Chinese State Media Warns Duterte: Breaking Ties ‘Harmful’ to Philippines

Philippine President Rodrigo Duterte gestures as he delivers his state of the nation address at Congress in Manila on July 22, 2019.  (Photo by Noel CELIS / AFP) (Photo credit should read NOEL CELIS/AFP/Getty Images)
NOEL CELIS/AFP/Getty Images

Filipino President Rodrigo Duterte went to Beijing on Wednesday to discuss his country’s territorial claims in the South China Sea and, at the same time, push for speeding up Chinese projects in the Philippines.

Chinese ships have docked on the Spratly Islands, located within Philippine-sovereign territory in the South China Sea. The Philippines is one of several regional countries engaged in a territorial dispute with Beijing, which claims nearly all of the South China Sea.

In 2016, a ruling by the international tribunal in the Hague invalidated China’s claim to sovereignty over the region, including the areas disputed by the Philippines.

The Filipino president is expected to bring up the court’s findings during his meeting with Communist Party leader Xi Jinping.

Reuters noted Wednesday:

Despite his huge domestic popularity and great affection for China, Duterte is under growing pressure to push back at its growing maritime assertiveness. After avoiding the issue for three years, he has vowed to raise with Chinese President Xi Jinping a 2016 arbitration ruling that invalidated China’s claim to sovereignty over most of the South China Sea.

Via a state-run news outlet, Beijing cautioned Duterte against steering away from his approach of downplaying the South China Sea dispute since he was elected to office.
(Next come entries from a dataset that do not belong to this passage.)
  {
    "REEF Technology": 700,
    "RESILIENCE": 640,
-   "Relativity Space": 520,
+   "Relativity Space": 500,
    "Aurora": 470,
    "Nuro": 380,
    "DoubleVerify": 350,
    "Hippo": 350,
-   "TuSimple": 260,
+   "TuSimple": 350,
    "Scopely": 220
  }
On Tuesday, the Global Times reported:

As the president of the Philippines, Duterte’s foreign policies are based on national interest of the Philippines and the deterioration of relations with China is harmful to the national interest of the Philippines.
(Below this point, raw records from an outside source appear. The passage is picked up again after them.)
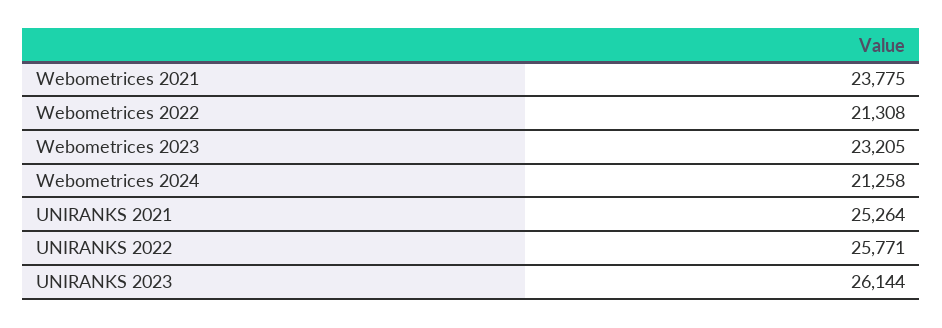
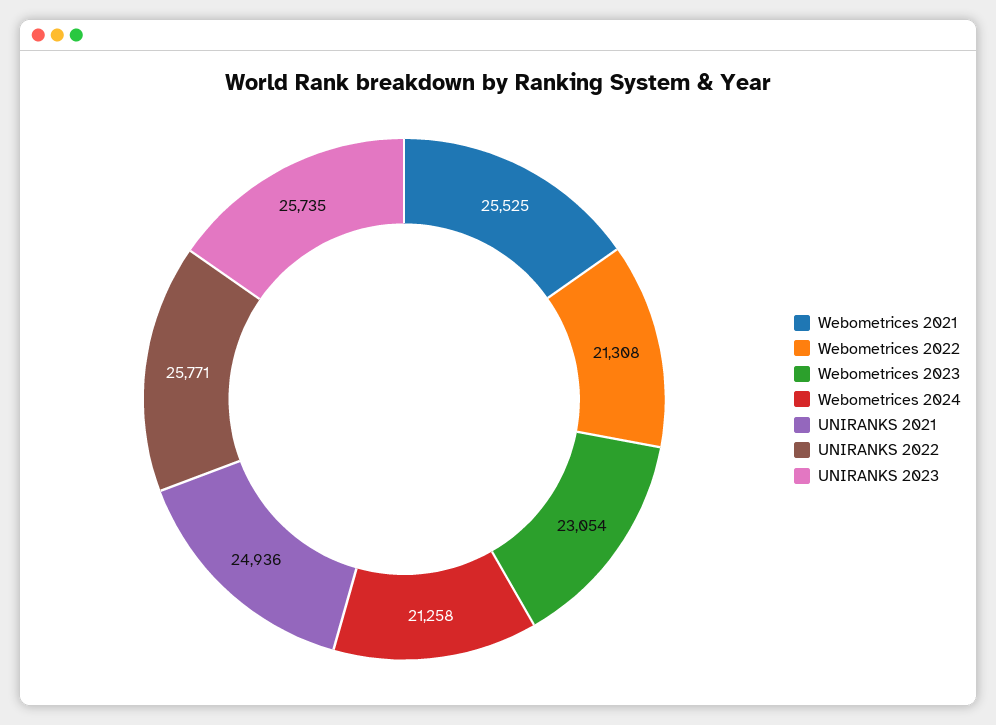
  {
-   "Webometrices 2021": 23775,
+   "Webometrices 2021": 25525,
    "Webometrices 2022": 21308,
-   "Webometrices 2023": 23205,
+   "Webometrices 2023": 23054,
    "Webometrices 2024": 21258,
-   "UNIRANKS 2021": 25264,
+   "UNIRANKS 2021": 24936,
    "UNIRANKS 2022": 25771,
-   "UNIRANKS 2023": 26144
+   "UNIRANKS 2023": 25735
  }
As the competition between China and the US is intensifying, the further development of Sino-Philippine relations is of great practical significance for both China and the Philippines. For Manila, although Washington is a military ally, Beijing is its largest trading partner. When it comes to core national interests, the Philippines may not choose to stand by the US.

We must continue to build a harmonious, secure and prosperous neighborhood and adhere to the policy of amity, sincerity, mutual-benefit and inclusiveness toward its neighbors so as to build a community of shared future with neighboring countries and create a favorable environment for China’s rise.
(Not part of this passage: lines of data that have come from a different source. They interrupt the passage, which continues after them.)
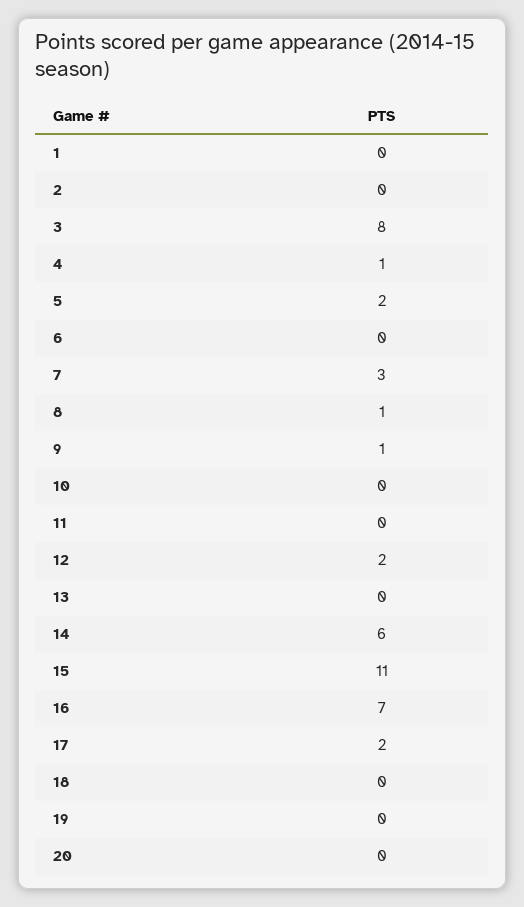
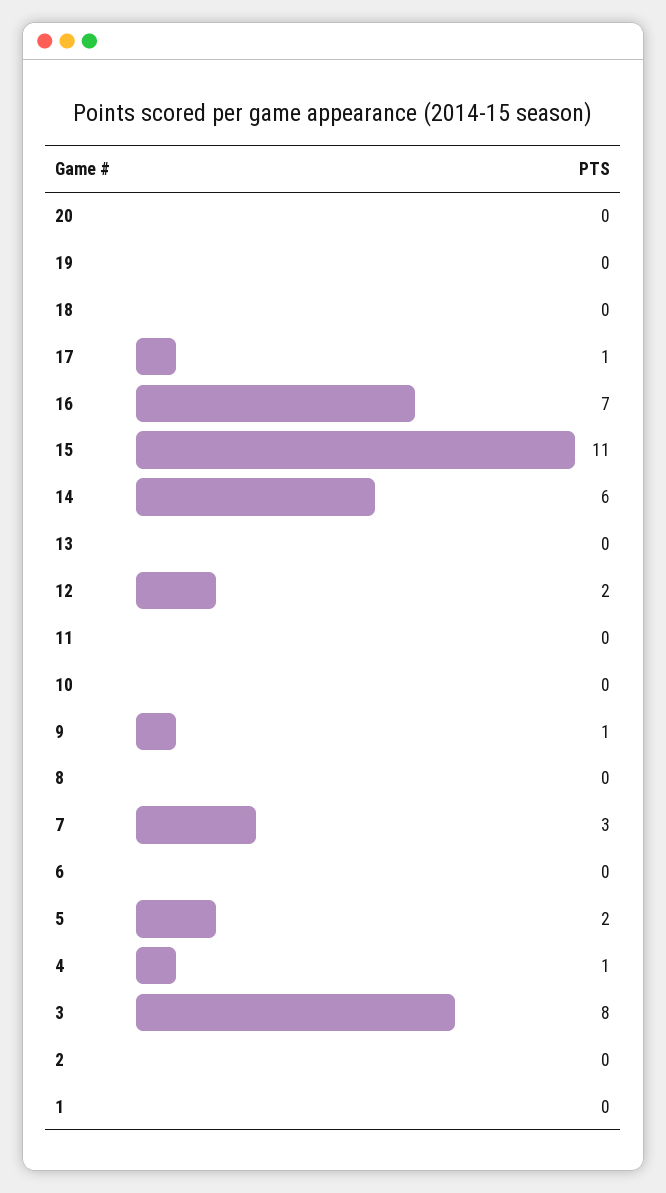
  {
    "1": 0,
    "2": 0,
    "3": 8,
    "4": 1,
    "5": 2,
    "6": 0,
    "7": 3,
-   "8": 1,
+   "8": 0,
    "9": 1,
    "10": 0,
    "11": 0,
    "12": 2,
    "13": 0,
    "14": 6,
    "15": 11,
    "16": 7,
-   "17": 2,
+   "17": 1,
    "18": 0,
    "19": 0,
    "20": 0
  }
The Philippines has signed on to China’s global infrastructure project known as Belt and Road Initiative (BRI).

Duterte is expected to push for fast-tracking Chinese projects, including joint oil and gas exploration and exploitation efforts. The Filipino leader’s visit to China marks his second in less than five months.

Duterte attended the Second Belt and Road Forum for International Cooperation in Beijing in April of this year.

The Global Times refuted U.S. assertions that Beijing is using the BRI as a vehicle for “predatory” lending practices, namely “deb traps,” intended to bury borrowing countries in unsustainable debt.